404145. Sold For $4950

The Triumvirs. Mark Antony and Octavian. Spring-early summer 41 BC. AR Denarius (19mm, 3.98 g, 11h). Ephesus mint; M. Barbatius Pollio, quaestor pro praetore. M • ANT • I(MP) • (AV)G • III • VIR • R • P • C • M • BARBAT • Q • P, bare head of Mark Antony right / CAESAR • IMP • PONT • III • VIR • R • P • C •, bare head of Octavian right, wearing slight beard. Crawford 517/2; CRI 243; Sydenham 1181; Kestner 3793-5; BMCRR East 100 (same rev. die); CNR 17; RSC 8a. EF, lightly toned.


After the assassination of Julius Caesar, his power was shared between Mark Antony, the Dictator’s second-in-command, and Gaius Octavius, Caesar’s great-nephew and legal heir.

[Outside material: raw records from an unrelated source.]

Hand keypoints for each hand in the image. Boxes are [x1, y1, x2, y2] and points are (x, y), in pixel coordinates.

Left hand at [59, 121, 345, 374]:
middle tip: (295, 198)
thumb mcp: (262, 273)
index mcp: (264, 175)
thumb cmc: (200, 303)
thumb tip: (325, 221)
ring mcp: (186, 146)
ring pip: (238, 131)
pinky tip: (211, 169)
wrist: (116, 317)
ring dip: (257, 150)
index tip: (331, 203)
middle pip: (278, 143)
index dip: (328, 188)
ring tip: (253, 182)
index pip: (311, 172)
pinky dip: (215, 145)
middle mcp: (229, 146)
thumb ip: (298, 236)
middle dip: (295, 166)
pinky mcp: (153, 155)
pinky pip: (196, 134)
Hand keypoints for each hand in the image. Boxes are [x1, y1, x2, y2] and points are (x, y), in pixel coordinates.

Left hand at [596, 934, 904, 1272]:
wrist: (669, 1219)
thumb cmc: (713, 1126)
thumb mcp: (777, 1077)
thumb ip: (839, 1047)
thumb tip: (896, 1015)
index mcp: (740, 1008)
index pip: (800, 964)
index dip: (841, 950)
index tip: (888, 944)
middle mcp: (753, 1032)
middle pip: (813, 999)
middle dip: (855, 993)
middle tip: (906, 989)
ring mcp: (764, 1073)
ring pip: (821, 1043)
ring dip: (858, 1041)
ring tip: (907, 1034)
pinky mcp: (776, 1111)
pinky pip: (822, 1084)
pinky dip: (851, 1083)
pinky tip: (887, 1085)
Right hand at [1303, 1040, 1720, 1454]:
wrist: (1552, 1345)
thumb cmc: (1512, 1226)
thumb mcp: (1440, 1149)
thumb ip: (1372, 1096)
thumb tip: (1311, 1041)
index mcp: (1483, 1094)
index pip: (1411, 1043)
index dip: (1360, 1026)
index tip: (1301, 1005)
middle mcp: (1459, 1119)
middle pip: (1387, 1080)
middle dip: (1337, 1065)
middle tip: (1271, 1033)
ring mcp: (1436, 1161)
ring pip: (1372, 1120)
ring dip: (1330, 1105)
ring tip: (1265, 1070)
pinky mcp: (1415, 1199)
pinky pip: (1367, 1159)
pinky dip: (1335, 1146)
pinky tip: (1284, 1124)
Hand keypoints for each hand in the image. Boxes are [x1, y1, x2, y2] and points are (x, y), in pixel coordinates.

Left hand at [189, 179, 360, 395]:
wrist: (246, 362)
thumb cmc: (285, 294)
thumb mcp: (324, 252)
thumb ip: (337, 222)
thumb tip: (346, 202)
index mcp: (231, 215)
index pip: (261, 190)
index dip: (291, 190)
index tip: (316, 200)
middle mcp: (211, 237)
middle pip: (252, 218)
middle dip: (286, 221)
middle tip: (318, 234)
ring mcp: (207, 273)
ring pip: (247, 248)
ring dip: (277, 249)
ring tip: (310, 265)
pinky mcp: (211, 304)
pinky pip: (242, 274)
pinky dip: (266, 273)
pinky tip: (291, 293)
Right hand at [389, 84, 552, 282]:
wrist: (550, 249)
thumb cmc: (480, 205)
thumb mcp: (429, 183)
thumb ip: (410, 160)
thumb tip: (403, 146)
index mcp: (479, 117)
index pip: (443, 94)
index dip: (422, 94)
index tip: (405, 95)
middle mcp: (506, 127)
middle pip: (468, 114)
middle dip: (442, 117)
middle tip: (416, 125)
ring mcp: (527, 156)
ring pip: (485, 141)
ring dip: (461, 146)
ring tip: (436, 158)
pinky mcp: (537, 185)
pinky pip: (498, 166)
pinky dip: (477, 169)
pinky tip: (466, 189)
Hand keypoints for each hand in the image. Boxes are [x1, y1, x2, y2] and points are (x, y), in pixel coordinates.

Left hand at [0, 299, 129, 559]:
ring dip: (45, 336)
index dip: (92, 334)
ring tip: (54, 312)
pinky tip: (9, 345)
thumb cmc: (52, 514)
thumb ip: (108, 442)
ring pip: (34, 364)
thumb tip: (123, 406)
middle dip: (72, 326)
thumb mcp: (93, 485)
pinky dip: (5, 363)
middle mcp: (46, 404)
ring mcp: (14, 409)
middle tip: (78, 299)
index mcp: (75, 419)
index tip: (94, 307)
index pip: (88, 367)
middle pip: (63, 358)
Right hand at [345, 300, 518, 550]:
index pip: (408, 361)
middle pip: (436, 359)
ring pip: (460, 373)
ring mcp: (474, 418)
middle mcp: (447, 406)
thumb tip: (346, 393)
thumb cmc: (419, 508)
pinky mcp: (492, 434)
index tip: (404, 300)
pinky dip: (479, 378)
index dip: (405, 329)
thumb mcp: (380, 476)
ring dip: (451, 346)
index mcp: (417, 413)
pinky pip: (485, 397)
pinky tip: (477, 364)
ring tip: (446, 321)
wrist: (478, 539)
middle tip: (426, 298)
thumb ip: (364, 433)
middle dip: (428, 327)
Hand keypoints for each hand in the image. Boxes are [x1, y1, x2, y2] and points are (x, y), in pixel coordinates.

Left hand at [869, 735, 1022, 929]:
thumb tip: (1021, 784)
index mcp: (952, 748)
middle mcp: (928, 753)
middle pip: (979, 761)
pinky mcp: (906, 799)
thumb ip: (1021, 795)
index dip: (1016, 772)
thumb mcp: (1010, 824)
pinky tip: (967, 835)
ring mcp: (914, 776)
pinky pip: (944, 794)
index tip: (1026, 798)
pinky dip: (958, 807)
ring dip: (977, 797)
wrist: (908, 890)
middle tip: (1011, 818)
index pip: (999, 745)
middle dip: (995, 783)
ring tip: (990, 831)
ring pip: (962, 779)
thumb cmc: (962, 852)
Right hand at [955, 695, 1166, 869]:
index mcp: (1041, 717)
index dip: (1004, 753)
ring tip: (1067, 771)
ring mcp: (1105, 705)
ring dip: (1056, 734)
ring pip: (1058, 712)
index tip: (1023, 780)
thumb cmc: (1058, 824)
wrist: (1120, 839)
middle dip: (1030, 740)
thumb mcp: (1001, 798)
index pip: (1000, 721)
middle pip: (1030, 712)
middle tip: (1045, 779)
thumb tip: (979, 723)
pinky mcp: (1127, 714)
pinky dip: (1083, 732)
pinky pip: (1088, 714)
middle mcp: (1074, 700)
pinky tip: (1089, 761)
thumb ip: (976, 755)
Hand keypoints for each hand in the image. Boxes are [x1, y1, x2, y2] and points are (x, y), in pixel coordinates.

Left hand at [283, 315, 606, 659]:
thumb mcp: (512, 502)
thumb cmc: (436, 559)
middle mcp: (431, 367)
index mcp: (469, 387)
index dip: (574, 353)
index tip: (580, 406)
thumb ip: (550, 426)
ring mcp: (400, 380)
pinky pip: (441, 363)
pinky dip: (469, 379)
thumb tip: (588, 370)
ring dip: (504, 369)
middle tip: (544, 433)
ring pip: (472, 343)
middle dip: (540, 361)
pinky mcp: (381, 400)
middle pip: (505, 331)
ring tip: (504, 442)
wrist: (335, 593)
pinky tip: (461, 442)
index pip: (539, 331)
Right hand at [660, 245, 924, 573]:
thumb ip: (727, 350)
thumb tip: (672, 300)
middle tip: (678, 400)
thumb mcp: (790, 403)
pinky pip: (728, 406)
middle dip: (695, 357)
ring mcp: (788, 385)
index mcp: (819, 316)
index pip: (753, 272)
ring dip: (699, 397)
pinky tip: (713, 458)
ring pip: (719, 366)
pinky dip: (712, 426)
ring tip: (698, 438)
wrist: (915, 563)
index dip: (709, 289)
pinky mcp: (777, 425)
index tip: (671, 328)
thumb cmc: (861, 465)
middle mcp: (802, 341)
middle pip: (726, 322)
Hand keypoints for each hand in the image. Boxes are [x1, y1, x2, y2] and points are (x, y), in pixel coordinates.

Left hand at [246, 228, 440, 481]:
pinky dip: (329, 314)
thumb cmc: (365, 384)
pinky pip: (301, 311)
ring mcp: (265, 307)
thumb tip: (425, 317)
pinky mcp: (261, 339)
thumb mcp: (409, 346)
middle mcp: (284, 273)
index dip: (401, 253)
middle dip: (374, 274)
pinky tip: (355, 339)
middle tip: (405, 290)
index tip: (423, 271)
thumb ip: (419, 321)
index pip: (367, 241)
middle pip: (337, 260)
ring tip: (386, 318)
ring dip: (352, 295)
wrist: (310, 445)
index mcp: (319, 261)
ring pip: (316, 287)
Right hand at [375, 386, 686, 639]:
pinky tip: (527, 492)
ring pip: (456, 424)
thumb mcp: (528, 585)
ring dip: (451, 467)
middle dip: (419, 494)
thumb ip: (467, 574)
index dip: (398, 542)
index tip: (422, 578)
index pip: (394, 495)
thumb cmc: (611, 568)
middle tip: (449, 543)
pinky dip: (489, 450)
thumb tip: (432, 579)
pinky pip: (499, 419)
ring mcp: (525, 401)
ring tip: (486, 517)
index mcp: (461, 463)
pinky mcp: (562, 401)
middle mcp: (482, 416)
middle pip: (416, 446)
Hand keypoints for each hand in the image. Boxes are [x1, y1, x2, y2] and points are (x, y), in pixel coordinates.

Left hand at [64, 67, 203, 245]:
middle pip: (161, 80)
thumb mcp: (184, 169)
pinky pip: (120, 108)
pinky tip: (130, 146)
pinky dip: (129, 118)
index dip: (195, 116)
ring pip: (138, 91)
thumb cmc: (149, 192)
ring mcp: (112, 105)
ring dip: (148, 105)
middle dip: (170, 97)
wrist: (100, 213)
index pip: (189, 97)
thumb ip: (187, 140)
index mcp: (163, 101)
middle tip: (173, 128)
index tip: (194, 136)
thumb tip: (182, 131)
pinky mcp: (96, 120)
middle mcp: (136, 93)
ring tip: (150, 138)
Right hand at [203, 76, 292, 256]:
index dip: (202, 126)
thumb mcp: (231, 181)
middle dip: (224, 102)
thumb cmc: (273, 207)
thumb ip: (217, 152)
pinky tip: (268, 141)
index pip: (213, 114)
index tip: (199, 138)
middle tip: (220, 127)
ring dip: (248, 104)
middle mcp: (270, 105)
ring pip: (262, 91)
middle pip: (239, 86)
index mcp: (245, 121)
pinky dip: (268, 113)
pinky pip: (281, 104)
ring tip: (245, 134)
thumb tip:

To unite themselves against the assassins, Antony and Octavian bound themselves in what would eventually come to be known as the “Second Triumvirate”. This union was at best a tenuous relationship, as both individuals vied to acquire supreme power. Antony, the older of the two, clearly believed himself the senior member. Octavian, on the other hand, at 19 and Caesar’s legal heir, supposed otherwise. This denarius with both portraits demonstrates Antony’s perceptions in the developing iconography of the new regime: the portrait of Antony may be taken as the obverse reserved for the chief ruler, which Antony believed himself to be, while that of Octavian, on the reverse and much younger with the traces of his first beard still remaining, is the subordinate. While the triumvirate was renewed in 40 BC and sealed through the marriage of Octavian’s sister to Antony, the political arrangement continued to sour, resulting in civil war and the ultimate destruction of Antony at Actium.